Job => Count the lines in the material below that contain the string "支付方式", and reply with only that number.

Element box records
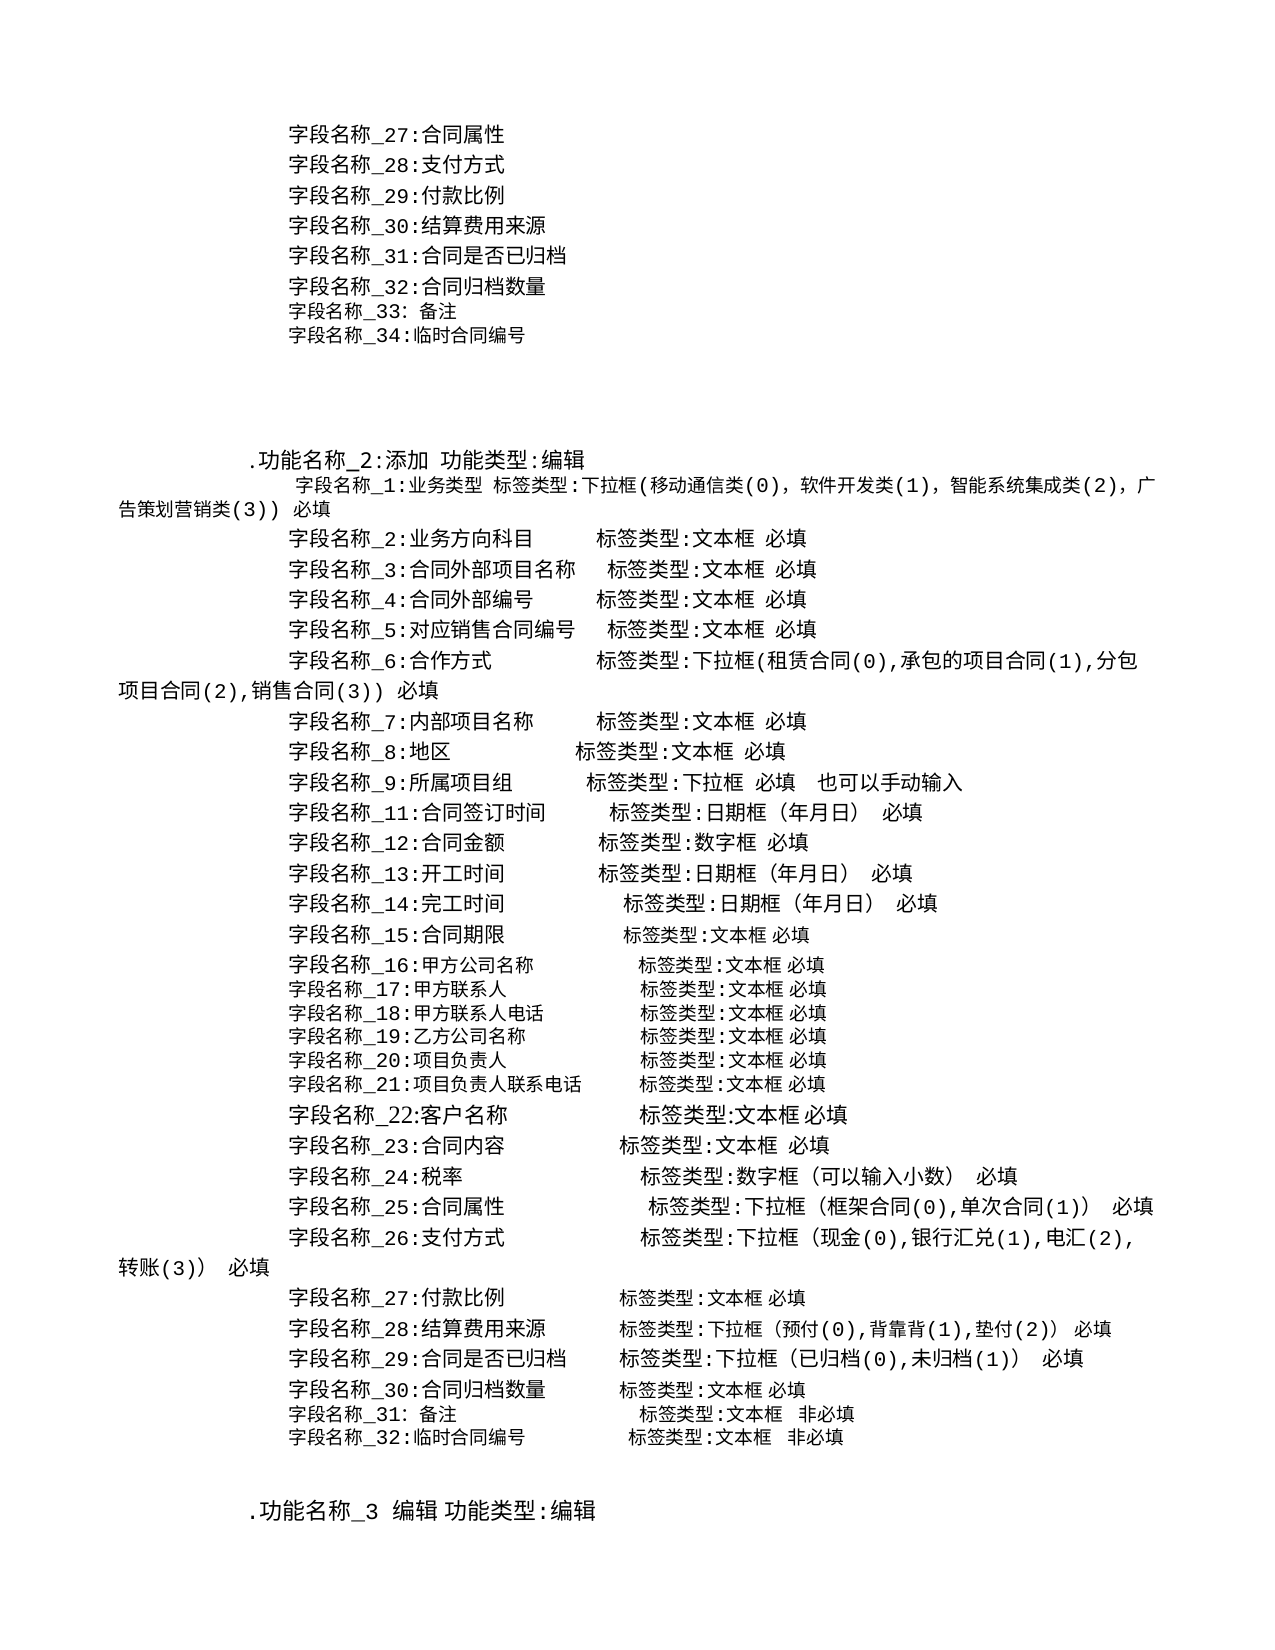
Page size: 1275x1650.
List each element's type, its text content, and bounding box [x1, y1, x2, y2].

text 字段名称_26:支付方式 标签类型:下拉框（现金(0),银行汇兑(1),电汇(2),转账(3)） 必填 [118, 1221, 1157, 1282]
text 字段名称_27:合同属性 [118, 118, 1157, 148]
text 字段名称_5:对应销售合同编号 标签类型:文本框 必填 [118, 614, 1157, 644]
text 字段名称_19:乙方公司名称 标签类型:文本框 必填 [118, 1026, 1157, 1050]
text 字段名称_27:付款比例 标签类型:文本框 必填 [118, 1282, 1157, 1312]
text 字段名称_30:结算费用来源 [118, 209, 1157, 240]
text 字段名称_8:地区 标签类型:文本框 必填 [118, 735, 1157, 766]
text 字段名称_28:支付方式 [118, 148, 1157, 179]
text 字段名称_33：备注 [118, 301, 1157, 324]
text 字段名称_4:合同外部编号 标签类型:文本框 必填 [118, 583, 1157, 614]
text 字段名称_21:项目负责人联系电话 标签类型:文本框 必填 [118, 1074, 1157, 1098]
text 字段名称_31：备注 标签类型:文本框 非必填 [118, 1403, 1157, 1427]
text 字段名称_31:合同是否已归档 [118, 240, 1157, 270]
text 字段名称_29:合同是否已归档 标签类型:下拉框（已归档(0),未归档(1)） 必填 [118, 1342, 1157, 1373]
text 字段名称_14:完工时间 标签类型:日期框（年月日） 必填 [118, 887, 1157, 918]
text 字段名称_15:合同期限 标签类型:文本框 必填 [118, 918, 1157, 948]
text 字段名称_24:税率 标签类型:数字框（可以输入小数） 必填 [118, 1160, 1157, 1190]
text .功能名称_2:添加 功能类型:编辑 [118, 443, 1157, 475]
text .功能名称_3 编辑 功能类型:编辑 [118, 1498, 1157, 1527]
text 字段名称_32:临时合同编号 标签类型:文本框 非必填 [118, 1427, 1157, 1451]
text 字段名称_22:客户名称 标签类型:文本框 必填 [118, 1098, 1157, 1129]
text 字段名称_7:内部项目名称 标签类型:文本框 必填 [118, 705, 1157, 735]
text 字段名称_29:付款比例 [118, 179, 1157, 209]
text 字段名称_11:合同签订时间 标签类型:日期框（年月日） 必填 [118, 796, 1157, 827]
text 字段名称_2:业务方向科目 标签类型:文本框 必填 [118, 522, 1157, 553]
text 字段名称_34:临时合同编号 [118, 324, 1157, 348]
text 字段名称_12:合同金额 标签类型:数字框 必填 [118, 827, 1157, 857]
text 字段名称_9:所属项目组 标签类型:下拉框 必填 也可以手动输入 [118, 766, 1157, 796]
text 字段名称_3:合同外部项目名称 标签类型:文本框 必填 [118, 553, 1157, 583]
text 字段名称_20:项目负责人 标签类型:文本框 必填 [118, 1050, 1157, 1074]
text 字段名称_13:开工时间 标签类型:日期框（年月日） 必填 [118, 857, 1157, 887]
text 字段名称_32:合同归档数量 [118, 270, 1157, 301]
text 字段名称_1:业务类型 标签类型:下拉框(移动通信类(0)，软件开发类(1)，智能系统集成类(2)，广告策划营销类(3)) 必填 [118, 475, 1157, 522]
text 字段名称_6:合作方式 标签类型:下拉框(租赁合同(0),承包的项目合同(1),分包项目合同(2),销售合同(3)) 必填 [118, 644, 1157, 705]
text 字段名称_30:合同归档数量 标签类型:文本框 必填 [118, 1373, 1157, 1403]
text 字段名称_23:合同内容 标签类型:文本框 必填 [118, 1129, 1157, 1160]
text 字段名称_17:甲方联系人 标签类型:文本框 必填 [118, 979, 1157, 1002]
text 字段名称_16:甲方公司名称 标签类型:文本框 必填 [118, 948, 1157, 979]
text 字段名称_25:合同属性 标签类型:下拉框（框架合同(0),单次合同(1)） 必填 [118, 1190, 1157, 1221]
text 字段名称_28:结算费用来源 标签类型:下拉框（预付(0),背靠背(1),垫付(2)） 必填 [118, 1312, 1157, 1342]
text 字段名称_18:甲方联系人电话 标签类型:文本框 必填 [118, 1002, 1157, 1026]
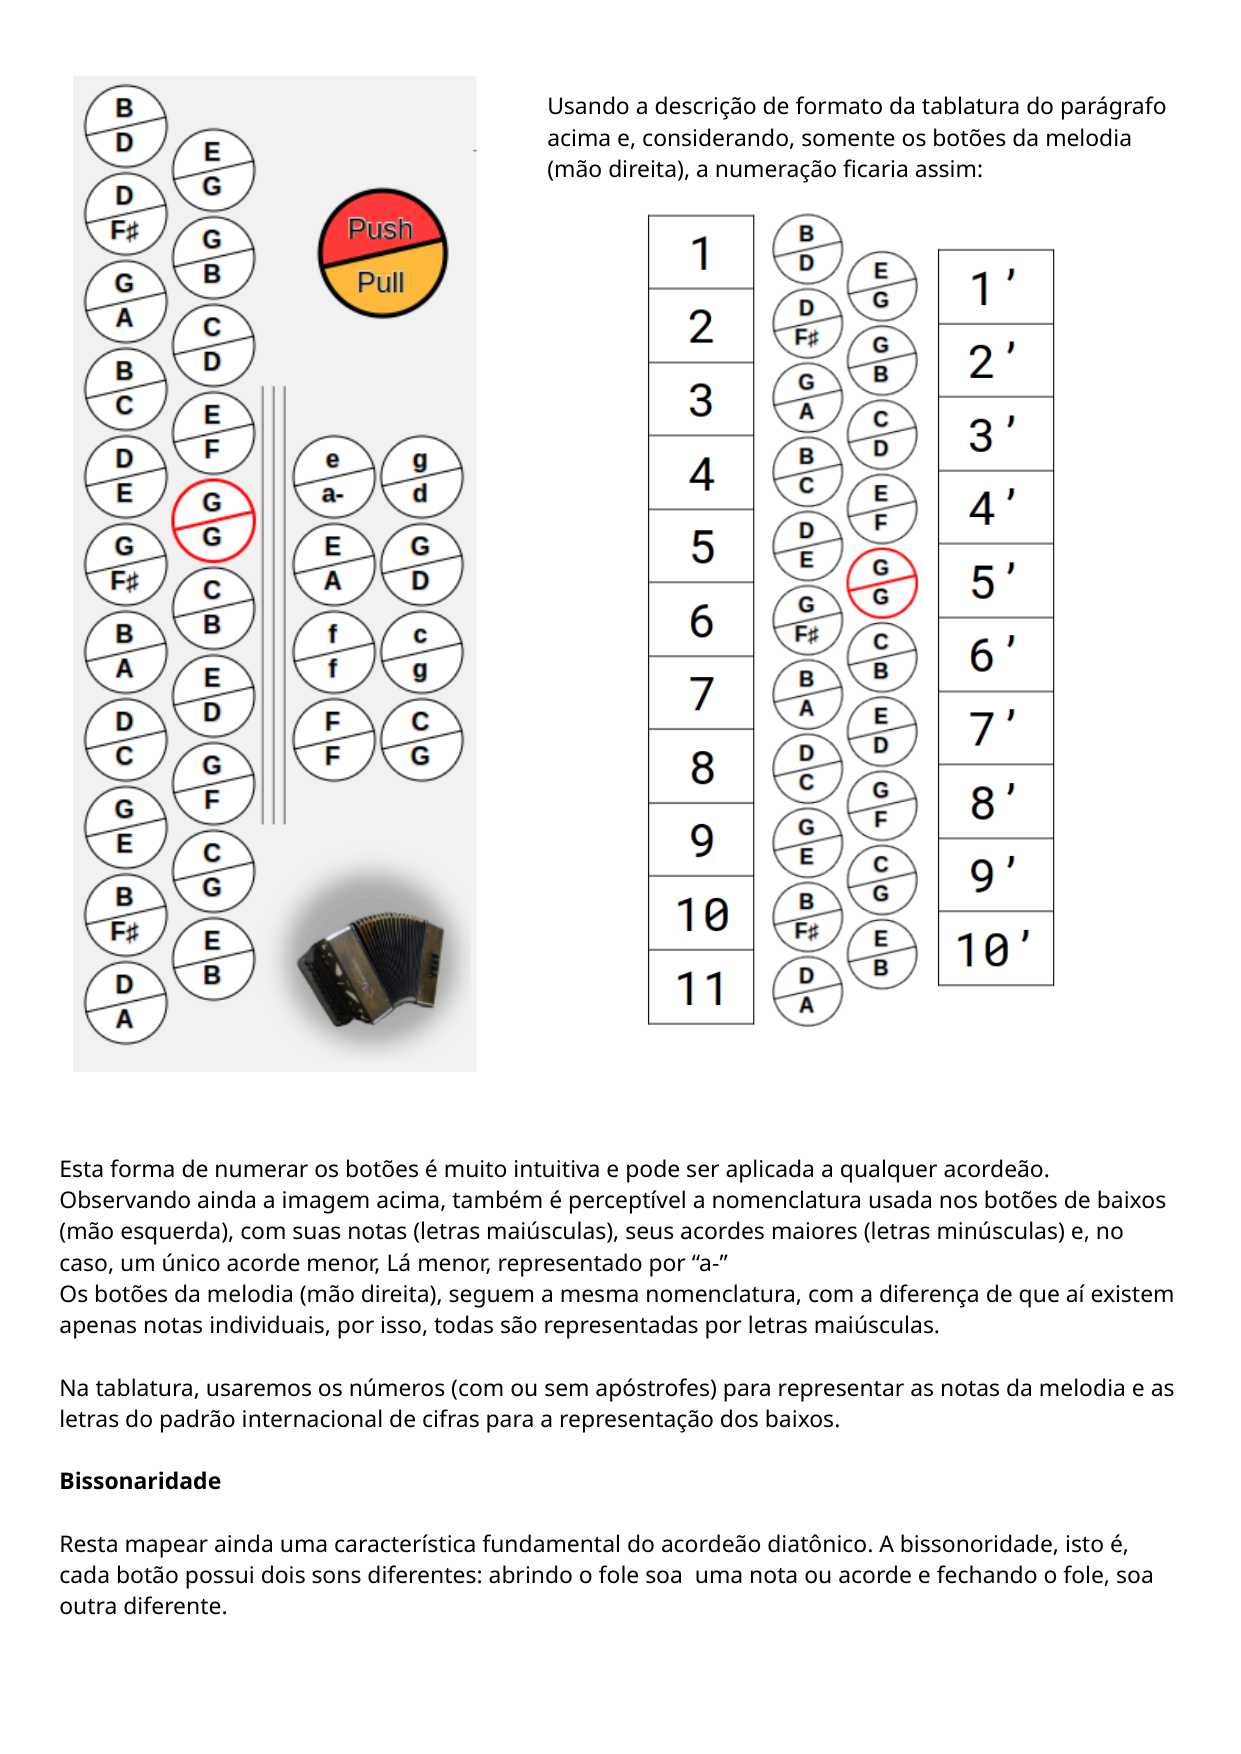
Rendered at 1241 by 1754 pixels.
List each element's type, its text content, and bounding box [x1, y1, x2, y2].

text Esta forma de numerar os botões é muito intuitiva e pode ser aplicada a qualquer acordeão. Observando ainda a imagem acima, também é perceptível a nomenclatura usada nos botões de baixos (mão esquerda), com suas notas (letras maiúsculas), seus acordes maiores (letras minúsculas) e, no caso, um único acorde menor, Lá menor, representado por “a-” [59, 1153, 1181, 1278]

Result for this exercise => 2